Biz Heyva Sora a Kurd olarak bağımsız bir kuruluşuz. Bireye, şahsa, kişiye veya bölgeye bakmadan kimin ihtiyacı varsa yardıma koşuyoruz. Hizmet götürmeye çalışıyoruz. Tabii bunları yaparken kendi imkan ve olanaklarımızla gerçekleştiriyoruz. Şüphesiz şimdiye kadar birçok defa devletlere bağlı Kızıl Haç ve benzeri kurumlarla ilişkiye geçmeye çalıştık. Ancak herhangi bir devlete bağlı olmadığımız için bizi muhatap almıyorlar. Rejime bağlı yardım kuruluşlarını muhatap alıyorlar. Bir anlamda bize de rejime bağlı olmadığımız için muhatap almadıklarını belirtiyorlar. Ondan dolayı herhangi bir devletten veya devlete bağlı resmi bir kurumdan bize yardım gelmedi. Ancak bağımsız hareket eden bazı yardım kuruluşları bizimle ilişkiye geçerek yardımda bulunuyorlar. Özellikle Avrupa’daki yardım kuruluşları bu konuda bize imkanları dahilinde yardım etmeye çalışıyorlar.

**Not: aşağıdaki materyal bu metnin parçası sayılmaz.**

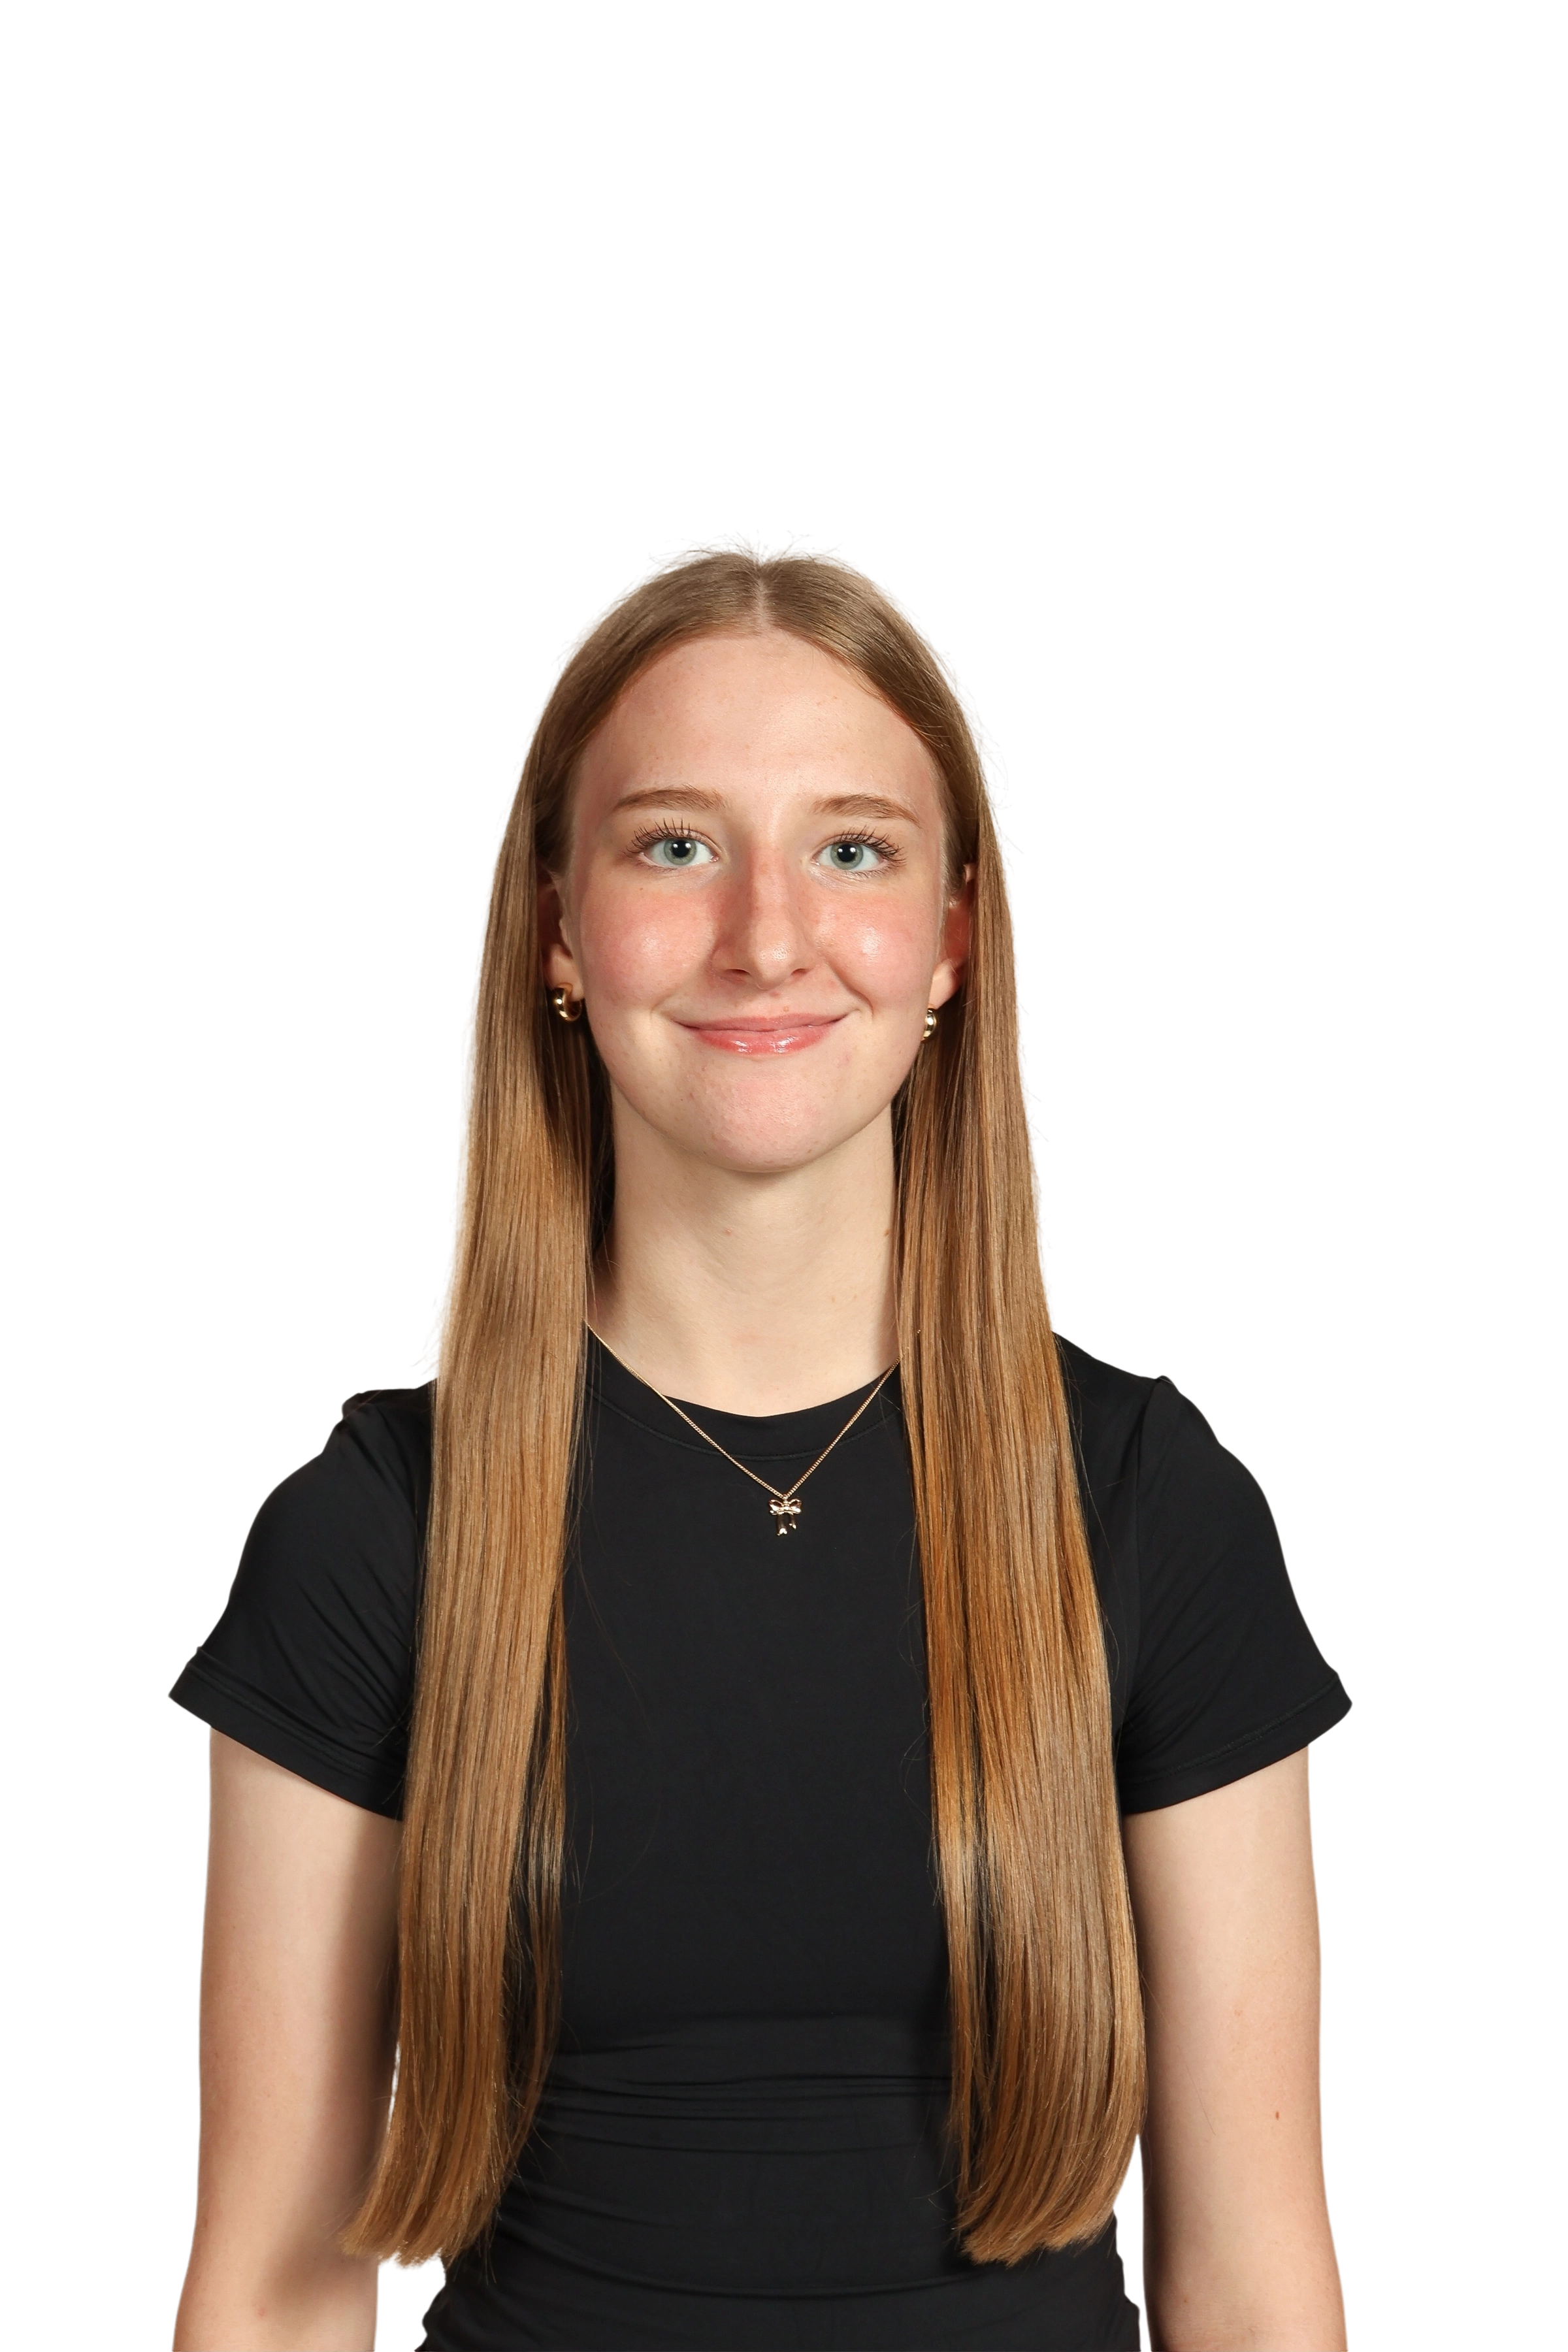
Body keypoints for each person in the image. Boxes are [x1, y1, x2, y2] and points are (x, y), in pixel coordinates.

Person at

Kuzey ve Doğu Suriye’de birçok mülteci kampı var. Bu kamplarda on binlerce insan yaşıyor. Sadece Hol kampında 50.000 civarında mülteci var. Bütün bu kampların sağlık hizmetini Heyva Sor a Kurd üstlendi. Bu anlamda da ciddi bir sıkıntımız var. Elimizdeki imkanlar yeterince hizmet götürmemize engel.

Son söz olarak neler söylemek istersiniz?

Sizin aracılığınızla bir kez daha uluslararası kamuoyuna seslenmek istiyorum. Uluslararası anlaşmada insanların yaşam alanlarına, sağlık hizmeti veren kuruluşlara ve ambulanslara saldırılar yasak. Ancak bölgemizde her gün bu tür saldırılar gerçekleşiyor. Bu saldırılardan dolayı sağlık hizmeti götürmekten ciddi sıkıntılar yaşıyoruz. Uluslararası kamuoyunun devletlere baskı uygulayarak bu saldırıların bir an önce durdurulması için bir çaba içerisine girmelerini bekliyoruz. Bölgemizde birçok insan yeterince sağlık hizmeti alamadığı için hayatlarını kaybediyorlar. Bölgemizde sağlık cihazlarının eksikliğini yaşıyoruz. Yeterince ilaç bulamadığımız için bazı hastalarımıza tedavi edemiyoruz. Özellikle Avrupa’da yaşayan halkımıza ve ilişkide oldukları insanı yardım kuruluşlarına Kuzey ve Doğu Suriye bölgesine yardım elini uzatmalarını bekliyoruz.